## How to complete this task
Starting at the beginning of the rows below and ending at the line that contains "Reading left to", give each line as an item in a numbered list. Skip blank lines and leave out the pictures.
━━━━━━━━━━━━━━━━━━━━━━━━━━━━━━
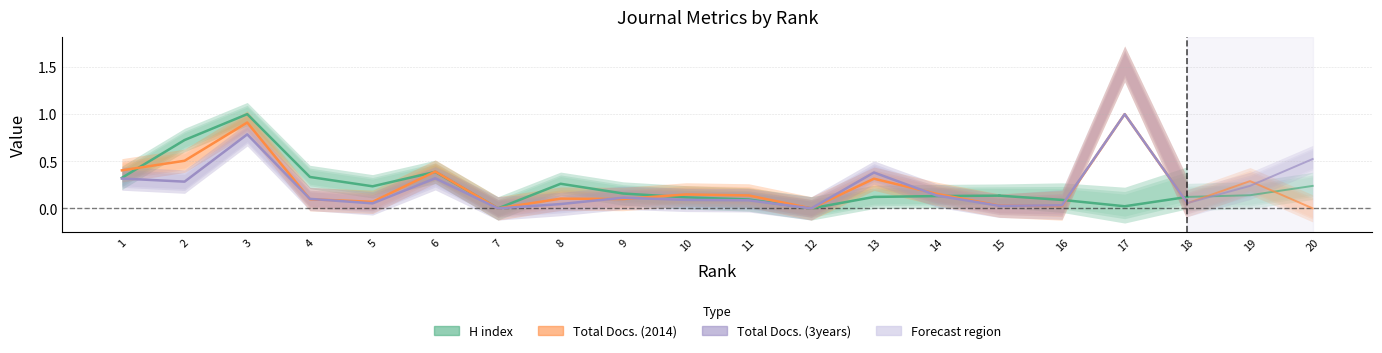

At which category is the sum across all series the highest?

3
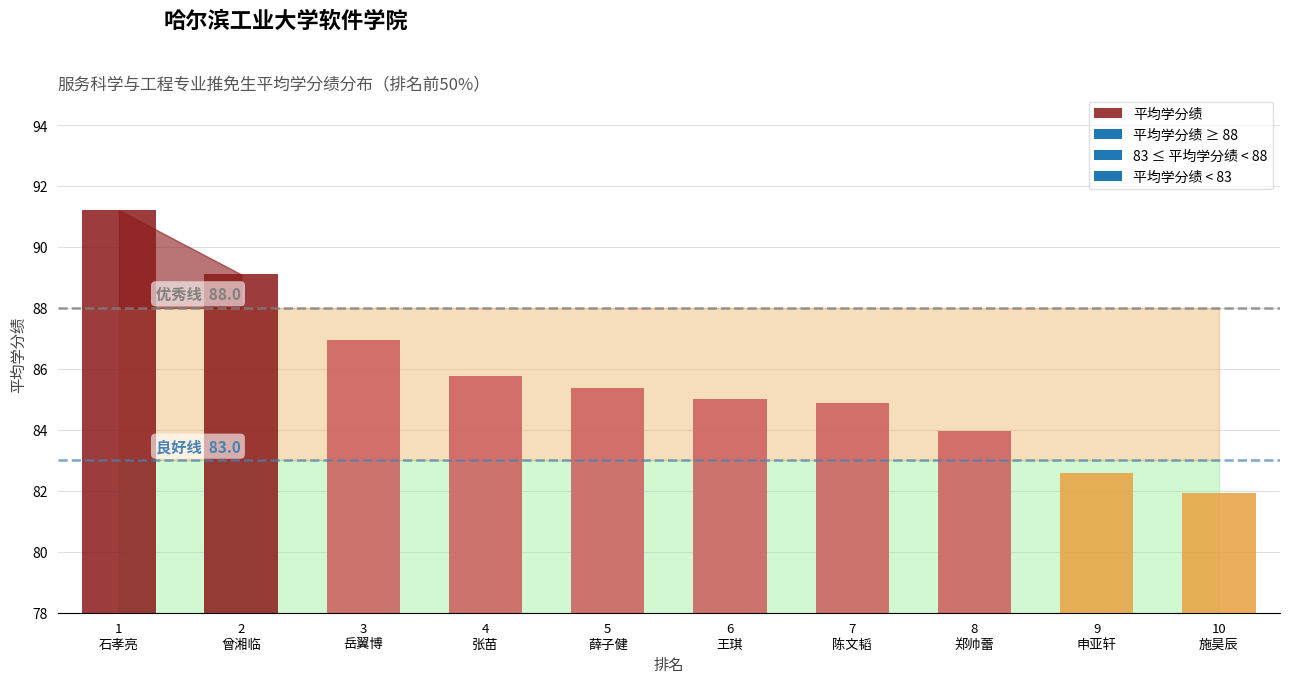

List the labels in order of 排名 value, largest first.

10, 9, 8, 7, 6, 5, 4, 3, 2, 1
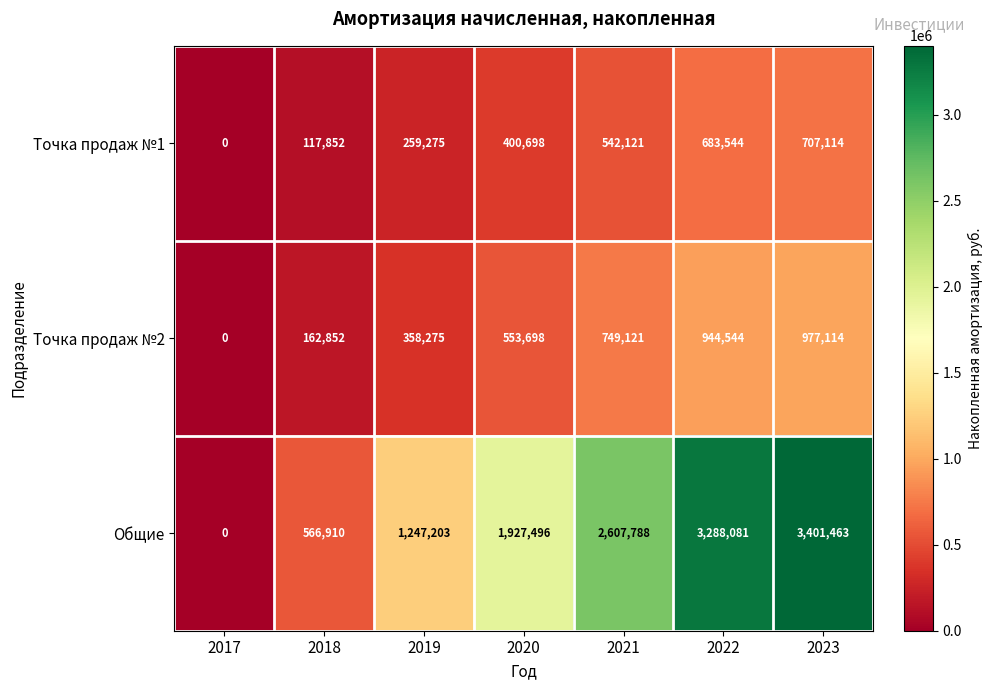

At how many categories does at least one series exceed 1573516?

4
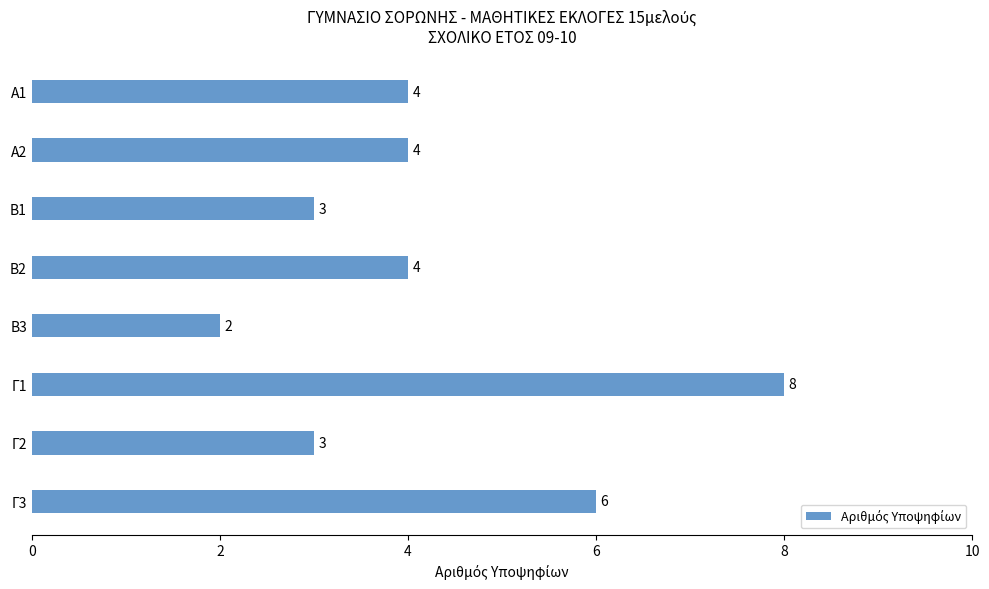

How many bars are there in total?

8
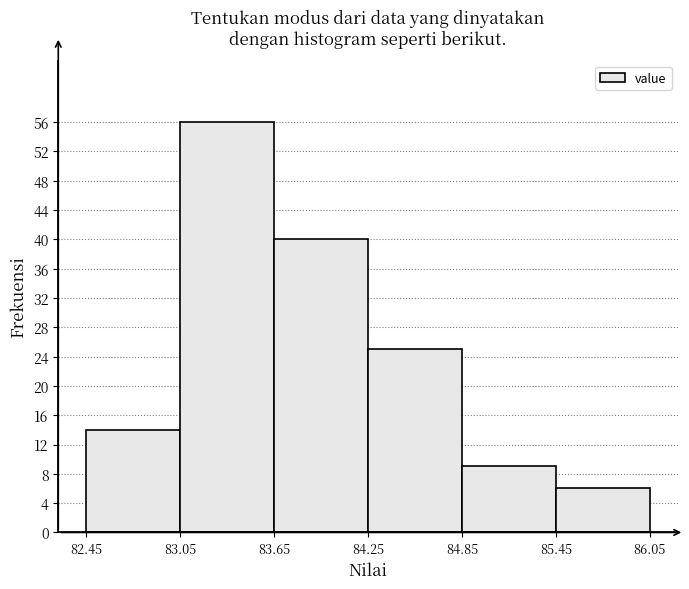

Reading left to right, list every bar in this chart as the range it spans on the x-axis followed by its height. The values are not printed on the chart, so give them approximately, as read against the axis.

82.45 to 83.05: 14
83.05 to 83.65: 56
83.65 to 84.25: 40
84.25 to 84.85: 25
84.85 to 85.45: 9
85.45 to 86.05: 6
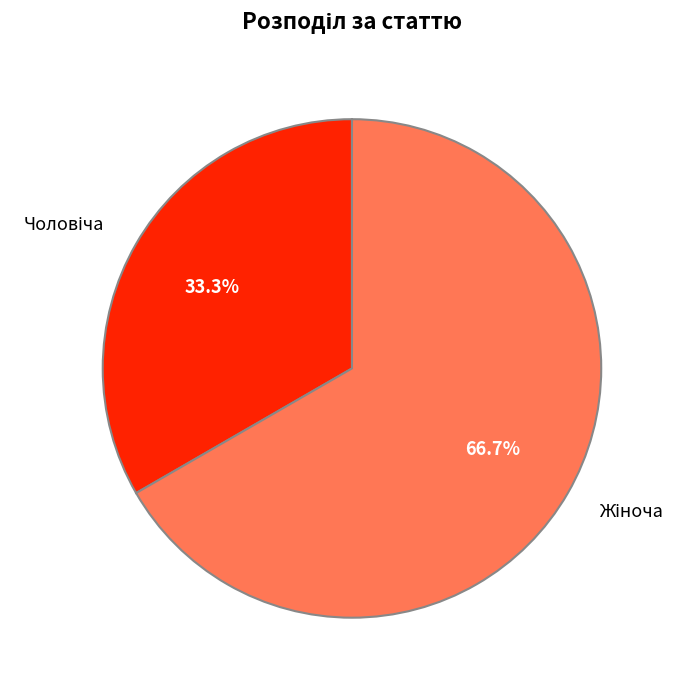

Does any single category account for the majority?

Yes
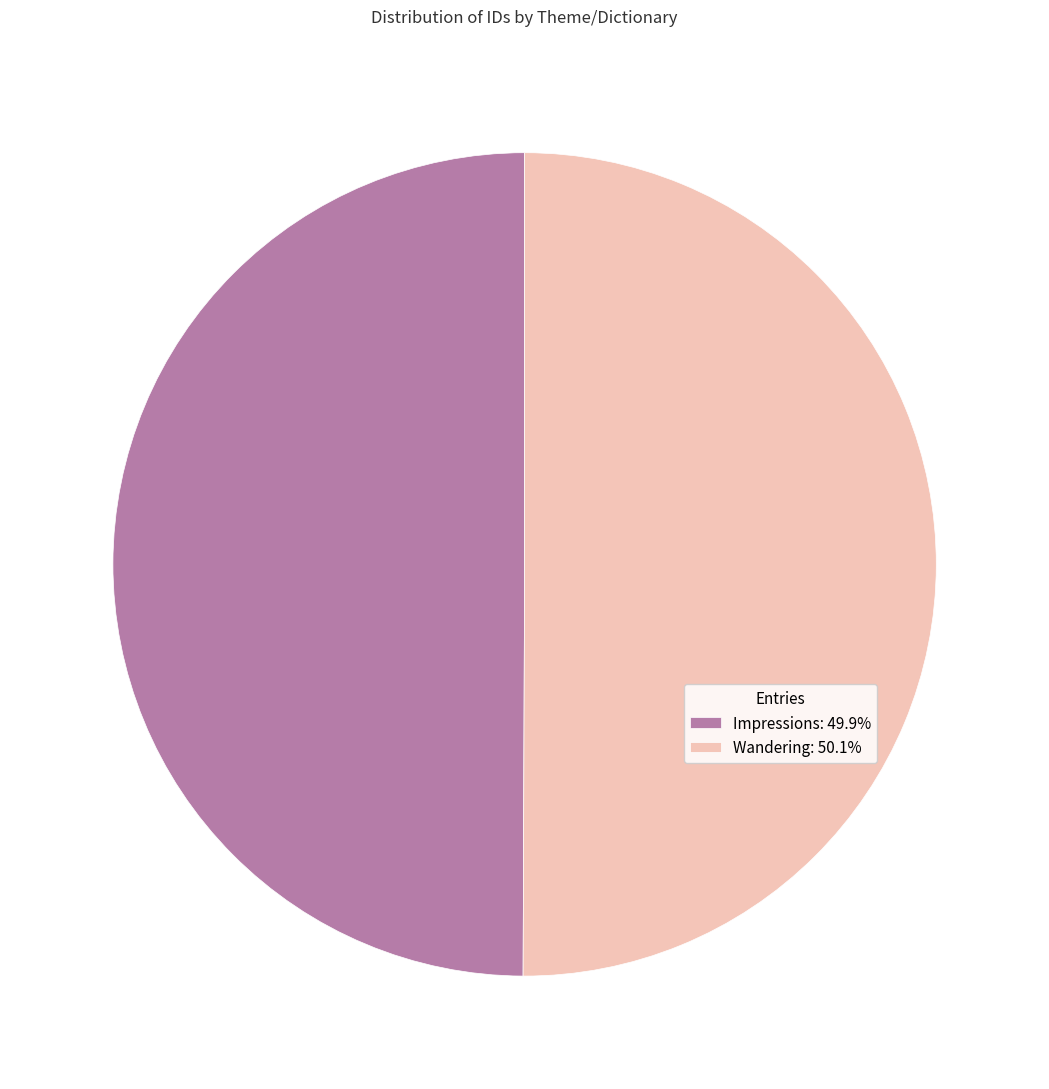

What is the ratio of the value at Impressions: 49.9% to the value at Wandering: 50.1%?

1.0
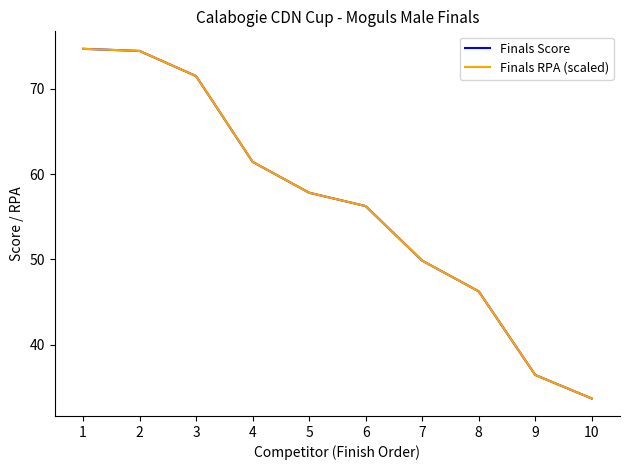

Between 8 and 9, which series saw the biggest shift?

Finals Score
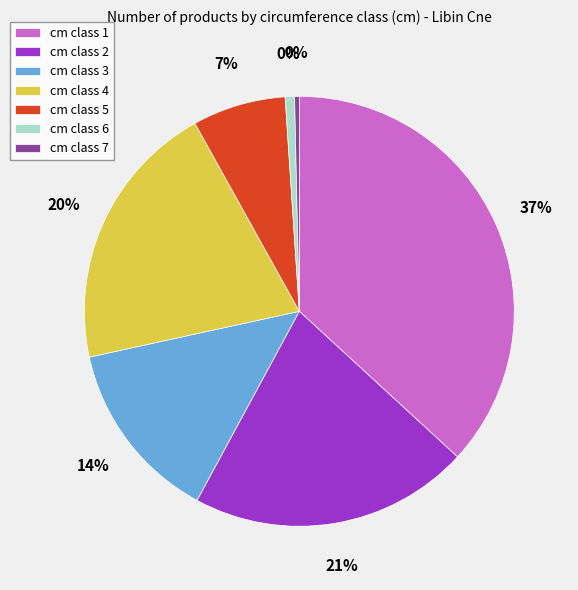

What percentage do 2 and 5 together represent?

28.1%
━━━━━━━━━━━━━━━━━━━━━━━━━━━━━━
## Exercise result
1. At which category is the sum across all series the highest?
2. 3
3. List the labels in order of 排名 value, largest first.
4. 10, 9, 8, 7, 6, 5, 4, 3, 2, 1
5. At how many categories does at least one series exceed 1573516?
6. 4
7. How many bars are there in total?
8. 8
9. Reading left to right, list every bar in this chart as the range it spans on the x-axis followed by its height. The values are not printed on the chart, so give them approximately, as read against the axis.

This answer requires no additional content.